Celui qu’on appelait familièrement « l’abbé Grégoire » était extrêmement populaire ; il fut élu évêque par deux diocèses en même temps, avant de choisir celui de Blois. Il était à la fois un érudit (il fut élu membre de l’Institut), un militant chaleureux qui fit accorder l’égalité des droits aussi bien aux Juifs qu’aux esclaves d’outre-mer (victimes depuis des siècles du trop fameux « Code Noir » de Colbert), un gallican aussi combattif que devait le devenir plus tard notre Vladimir Guettée, et un janséniste fervent qui voulut de toute la force de sa foi ramener l’Église de France à la pureté des premiers siècles.

Je regrette personnellement qu’on n’aie pas assez mis en valeur, dans l’Orthodoxie, les aspects précurseurs d’une renaissance de la foi orthodoxe au sein de ce conflit - qui couvait d’ailleurs de longue date au sein du clergé français. Il dura assez longtemps (en dépit de toutes les persécutions) pour que nous y gagnions finalement un prêtre de la stature de Vladimir Guettée, critique impitoyable de la papauté vaticane et véritable refondateur de l’Orthodoxie francophone. Faute d’une connaissance un peu plus approfondie de l’histoire religieuse de notre peuple, nous avons un peu tendance à considérer Guettée comme une individualité d’exception, presque comme un cas isolé. Si notre clergé élargissait un peu ses connaissances dans ce domaine, nul doute que le retour de l’orthodoxie irait aussi en s’élargissant, et que la prédication de la Foi orthodoxe deviendrait moins abstraite pour ceux qui cherchent où est la vraie foi - et qui se figurent trop souvent l’Orthodoxie comme une curiosité orientale.
Cette coupure entre le clergé conventionnel et le clergé réfractaire (qui préféra une héroïque clandestinité pour rester fidèle à Rome) se répercuta forcément dans l’opinion publique. Dans certaines régions les catégories les plus aisées (ou les plus traditionalistes) étaient d’autant plus favorables au Pape que le roi avait ouvertement pris le parti des réfractaires – tandis que le petit peuple gagné par l’idéal d’une réforme de l’Église se montrait plutôt favorable à la Constitution civile. D’autres virent le petit peuple des campagnes s’opposer violemment à celui des villes, et même au besoin à ses élites seigneuriales - plus circonspectes, ou plus gagnées par les idées des Lumières : ce fut le cas pour la jacquerie « chouanne » d’une paysannerie restée très papiste dans l’ouest de la France, parce que très imprégnée encore par la doctrine missionnaire du P. Grignion de Montfort.
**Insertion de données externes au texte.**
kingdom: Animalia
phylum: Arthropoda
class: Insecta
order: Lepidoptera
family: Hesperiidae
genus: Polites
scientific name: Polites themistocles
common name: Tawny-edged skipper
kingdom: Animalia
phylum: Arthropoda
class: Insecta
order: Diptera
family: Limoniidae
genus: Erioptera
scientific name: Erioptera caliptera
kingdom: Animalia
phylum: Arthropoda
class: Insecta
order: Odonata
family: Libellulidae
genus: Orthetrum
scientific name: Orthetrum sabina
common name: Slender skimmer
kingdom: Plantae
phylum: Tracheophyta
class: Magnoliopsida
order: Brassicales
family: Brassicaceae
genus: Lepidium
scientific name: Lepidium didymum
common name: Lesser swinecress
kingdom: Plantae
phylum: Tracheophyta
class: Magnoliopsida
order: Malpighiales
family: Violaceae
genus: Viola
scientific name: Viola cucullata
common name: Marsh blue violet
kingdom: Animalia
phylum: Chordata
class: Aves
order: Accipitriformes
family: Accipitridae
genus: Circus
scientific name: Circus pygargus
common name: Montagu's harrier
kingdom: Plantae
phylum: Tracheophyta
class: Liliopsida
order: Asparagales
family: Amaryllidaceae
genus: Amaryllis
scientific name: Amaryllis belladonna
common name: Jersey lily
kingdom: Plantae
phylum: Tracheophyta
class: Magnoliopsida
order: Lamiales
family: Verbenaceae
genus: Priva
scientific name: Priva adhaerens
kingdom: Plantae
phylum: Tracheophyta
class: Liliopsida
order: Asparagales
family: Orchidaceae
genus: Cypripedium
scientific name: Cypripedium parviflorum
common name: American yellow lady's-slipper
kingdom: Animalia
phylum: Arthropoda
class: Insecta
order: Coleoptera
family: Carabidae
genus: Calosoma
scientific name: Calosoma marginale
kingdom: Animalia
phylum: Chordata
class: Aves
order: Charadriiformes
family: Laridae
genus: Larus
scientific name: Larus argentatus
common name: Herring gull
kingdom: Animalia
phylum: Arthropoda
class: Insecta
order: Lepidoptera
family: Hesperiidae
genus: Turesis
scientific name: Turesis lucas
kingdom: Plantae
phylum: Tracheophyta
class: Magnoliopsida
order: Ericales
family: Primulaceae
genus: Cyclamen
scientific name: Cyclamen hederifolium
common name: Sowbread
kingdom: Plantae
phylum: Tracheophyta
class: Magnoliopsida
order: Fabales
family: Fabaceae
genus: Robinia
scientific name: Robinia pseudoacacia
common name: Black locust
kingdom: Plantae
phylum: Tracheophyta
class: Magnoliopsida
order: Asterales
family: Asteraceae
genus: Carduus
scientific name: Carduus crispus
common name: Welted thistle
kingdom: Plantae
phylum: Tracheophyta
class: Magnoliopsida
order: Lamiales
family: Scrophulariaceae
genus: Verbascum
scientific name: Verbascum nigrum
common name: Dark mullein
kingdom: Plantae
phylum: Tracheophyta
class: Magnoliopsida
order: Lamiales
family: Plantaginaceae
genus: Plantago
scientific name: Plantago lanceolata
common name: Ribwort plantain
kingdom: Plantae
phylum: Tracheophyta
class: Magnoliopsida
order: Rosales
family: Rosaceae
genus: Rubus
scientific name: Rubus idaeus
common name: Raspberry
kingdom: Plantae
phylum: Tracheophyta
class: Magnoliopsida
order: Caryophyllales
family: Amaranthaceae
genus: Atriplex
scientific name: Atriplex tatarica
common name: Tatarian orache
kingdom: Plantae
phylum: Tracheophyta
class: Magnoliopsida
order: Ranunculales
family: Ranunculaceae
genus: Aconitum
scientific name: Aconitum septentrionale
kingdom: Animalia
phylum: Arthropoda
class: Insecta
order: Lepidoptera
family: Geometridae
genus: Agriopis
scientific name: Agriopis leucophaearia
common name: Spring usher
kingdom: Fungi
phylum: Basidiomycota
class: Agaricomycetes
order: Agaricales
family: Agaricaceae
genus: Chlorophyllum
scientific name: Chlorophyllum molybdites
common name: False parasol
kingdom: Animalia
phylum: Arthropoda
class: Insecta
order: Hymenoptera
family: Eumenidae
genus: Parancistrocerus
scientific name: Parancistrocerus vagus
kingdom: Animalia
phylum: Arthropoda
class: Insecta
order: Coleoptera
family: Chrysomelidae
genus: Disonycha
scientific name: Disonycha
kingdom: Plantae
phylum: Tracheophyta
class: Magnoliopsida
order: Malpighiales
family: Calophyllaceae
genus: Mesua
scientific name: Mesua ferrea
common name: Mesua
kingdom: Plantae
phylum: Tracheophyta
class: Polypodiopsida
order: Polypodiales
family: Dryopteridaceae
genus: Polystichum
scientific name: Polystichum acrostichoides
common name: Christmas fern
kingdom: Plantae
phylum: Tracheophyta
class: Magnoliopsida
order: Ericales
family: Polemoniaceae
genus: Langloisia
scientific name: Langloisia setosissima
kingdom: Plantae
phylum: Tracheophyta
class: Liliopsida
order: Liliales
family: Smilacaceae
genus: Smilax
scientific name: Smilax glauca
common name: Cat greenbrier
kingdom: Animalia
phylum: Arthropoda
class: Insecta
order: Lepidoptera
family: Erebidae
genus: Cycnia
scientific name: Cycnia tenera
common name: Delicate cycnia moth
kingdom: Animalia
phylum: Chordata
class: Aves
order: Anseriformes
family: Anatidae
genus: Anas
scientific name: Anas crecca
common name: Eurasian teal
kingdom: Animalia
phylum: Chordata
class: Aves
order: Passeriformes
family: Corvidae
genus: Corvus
Nous lisons mal ces bouleversements religieux antagonistes, sans doute parce qu’ils étaient le plus souvent révélateurs d’autres oppositions sous-jacentes (de type plus social, ou plus historique) qui étaient restées trop longtemps étouffées par la sacralisation abusive de l’Ancien Régime ; c’est la raison pour laquelle elles touchèrent aussi bien le Massif central que le Nord, l’Alsace que la Provence, quoique sous des colorations bien différentes. Et en ceci nous avons subi l’influence de l’histoire officielle, qui découpe les siècles en périodes étanches, effaçant de notre conscience l’indissoluble continuité des sous-histoires locales, et la permanence souterraine de très anciens conflits entre envahisseurs et envahis, entre dominants et dominés, entre persécuteurs et persécutés… A titre d’exemple, les orthodoxes français ont parfois mieux vu les racines historiques et religieuses de l’affrontement serbo-albano-croate qu’ils ne détectent la persistance de volcans du même feu dans leur propre peuple, et notamment dans sa moitié sud – peut-être parce qu’ils n’ont plus fait éruption depuis longtemps.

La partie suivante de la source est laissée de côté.